I know that’s true of every parent, but there are gratefully finite moments and circumstances where we are faced with that reality so acutely and be viscerally and gut-punchingly reminded of how much our children matter.  It was pretty emotional for me just now, seeing her in the hospital gown, laying on the bed as they prepared to roll her into the Operating Room, where my status as “Dad” does not afford me a seat.  I held it together and we told fart jokes and she laughed and was smiling as they wheeled the bed away from me.  I’m still holding it together as I’m not allowing my brain to go off into the realm of “complications” or “well, this has never happened before in this surgery” and other such nervous speculation.  Rest assured, growing up in a family very much touched by way-too-early deaths created in me a penchant for leaning towards the hypochondriacal.  To this day, my brain takes me places when I worry that I don’t care for, but I’ve learned to manage it.  I don’t have full-blown panics when a loved one is late to call or arrive when expected, but I could. 

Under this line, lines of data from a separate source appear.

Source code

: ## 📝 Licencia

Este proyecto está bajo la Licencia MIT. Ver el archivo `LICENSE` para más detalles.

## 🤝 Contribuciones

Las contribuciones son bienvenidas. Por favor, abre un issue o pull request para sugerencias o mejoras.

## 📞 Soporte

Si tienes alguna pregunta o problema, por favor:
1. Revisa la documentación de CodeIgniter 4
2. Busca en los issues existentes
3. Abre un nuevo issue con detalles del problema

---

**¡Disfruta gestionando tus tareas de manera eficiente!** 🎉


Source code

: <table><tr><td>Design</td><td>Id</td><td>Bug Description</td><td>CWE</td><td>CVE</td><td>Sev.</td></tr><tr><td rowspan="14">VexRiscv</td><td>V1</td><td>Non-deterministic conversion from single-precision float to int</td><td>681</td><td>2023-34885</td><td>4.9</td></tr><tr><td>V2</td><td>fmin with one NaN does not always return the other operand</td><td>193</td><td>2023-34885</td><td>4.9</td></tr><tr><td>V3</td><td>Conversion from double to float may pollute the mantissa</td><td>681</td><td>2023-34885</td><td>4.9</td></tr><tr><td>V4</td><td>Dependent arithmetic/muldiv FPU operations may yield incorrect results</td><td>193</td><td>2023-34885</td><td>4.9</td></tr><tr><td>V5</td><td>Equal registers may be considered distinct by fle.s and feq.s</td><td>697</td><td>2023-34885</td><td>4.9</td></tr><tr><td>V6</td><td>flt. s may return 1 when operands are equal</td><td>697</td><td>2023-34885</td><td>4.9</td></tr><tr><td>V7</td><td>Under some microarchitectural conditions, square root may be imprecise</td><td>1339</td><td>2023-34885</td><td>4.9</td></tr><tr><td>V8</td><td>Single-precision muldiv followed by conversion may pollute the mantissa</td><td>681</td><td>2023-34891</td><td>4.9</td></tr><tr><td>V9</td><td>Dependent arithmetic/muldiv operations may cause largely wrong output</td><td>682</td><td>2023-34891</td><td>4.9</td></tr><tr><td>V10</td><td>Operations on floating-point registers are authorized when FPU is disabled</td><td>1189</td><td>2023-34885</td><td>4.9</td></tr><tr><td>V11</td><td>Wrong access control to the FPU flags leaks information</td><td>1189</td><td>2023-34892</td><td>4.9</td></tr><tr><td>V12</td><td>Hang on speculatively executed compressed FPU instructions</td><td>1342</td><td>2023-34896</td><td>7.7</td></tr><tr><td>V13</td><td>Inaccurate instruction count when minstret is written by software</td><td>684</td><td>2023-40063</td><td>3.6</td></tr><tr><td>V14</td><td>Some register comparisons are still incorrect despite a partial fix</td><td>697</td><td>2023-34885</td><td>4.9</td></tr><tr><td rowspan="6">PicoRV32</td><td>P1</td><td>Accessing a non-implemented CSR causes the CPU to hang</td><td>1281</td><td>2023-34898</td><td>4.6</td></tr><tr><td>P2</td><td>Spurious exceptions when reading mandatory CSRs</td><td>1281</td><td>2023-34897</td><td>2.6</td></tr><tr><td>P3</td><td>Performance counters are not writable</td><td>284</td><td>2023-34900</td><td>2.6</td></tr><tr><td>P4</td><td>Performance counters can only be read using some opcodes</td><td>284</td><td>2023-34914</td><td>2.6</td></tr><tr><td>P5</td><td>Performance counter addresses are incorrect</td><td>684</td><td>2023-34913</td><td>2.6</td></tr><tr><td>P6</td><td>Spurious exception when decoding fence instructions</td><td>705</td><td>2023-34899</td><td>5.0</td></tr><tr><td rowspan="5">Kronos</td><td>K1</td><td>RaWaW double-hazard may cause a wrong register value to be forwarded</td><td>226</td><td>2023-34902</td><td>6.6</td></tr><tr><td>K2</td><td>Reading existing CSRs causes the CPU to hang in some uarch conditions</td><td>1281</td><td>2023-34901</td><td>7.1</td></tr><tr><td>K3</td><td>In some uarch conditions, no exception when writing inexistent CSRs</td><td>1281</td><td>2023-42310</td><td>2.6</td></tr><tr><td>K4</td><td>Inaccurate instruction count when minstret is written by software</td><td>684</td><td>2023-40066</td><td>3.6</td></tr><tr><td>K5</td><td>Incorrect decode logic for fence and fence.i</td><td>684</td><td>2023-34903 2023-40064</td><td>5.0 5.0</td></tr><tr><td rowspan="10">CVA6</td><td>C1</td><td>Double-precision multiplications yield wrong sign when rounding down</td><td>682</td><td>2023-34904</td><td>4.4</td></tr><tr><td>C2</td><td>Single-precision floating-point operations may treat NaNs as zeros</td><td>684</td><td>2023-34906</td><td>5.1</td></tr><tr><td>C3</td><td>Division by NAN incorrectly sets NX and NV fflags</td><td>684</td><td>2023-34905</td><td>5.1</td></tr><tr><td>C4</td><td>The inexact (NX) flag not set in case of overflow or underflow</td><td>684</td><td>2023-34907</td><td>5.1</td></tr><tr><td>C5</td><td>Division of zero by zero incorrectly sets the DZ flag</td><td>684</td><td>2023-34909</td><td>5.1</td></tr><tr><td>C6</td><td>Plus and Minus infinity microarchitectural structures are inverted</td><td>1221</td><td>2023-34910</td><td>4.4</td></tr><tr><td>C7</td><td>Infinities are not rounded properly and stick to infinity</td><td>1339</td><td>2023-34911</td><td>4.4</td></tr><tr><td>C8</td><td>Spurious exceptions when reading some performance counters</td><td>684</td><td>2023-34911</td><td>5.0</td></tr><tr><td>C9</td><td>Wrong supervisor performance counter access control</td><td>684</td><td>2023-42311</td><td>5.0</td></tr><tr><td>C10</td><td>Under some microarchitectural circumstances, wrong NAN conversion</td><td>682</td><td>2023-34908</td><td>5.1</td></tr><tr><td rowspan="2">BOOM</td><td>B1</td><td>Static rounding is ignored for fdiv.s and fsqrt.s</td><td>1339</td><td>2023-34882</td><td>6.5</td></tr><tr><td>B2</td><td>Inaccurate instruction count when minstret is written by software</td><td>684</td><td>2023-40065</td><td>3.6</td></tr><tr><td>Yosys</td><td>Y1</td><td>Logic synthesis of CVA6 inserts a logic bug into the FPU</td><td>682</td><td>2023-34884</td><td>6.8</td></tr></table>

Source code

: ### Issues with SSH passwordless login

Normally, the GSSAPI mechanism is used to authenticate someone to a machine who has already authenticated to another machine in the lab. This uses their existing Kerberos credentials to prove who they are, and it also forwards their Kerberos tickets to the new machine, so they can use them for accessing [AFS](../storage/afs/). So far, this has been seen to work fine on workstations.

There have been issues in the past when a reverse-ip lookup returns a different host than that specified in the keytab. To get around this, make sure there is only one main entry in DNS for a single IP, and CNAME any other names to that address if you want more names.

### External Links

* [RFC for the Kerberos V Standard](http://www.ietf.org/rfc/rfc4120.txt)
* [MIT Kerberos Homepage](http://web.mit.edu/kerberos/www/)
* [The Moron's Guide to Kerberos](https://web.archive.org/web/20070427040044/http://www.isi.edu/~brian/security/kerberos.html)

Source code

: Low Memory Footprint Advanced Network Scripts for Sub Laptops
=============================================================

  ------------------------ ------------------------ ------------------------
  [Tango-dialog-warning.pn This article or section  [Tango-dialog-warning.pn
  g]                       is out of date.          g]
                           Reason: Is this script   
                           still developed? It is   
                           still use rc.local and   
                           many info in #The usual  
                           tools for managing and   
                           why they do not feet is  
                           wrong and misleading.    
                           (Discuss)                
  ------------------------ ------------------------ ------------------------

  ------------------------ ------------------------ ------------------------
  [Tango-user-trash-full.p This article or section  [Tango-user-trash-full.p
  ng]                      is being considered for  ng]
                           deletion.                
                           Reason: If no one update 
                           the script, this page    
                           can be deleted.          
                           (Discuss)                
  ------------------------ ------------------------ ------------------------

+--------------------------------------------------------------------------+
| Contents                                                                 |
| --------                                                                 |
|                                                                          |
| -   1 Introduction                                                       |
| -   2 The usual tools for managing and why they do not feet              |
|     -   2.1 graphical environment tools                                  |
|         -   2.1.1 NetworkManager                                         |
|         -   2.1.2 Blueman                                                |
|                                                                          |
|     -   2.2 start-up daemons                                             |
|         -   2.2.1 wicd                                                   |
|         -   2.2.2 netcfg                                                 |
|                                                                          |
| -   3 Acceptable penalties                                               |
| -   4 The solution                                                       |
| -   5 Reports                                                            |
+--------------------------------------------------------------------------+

That doesn’t mean I don’t have moments where my mind takes me to the worst possible outcome of relatively innocuous things, but therapy and maturity have helped me manage all that.  That said, the struggle was and remains real, but my role as a parent has seasoned me somewhat.  In the end, the only thing that matters is that within the next few hours, someone is going to tell me that everything went great and that the wife and I can go back and see her.  



That’s when I’ll lose it and I can’t wait.  Everything else, including the Eagles miraculous run, has been a lead up to this, and rest assured, my “game face” is on.  Then the recovery begins, but that’s a whole new thing.  The whole family will be ready, once we get that “All Clear” that I’m waiting on right now.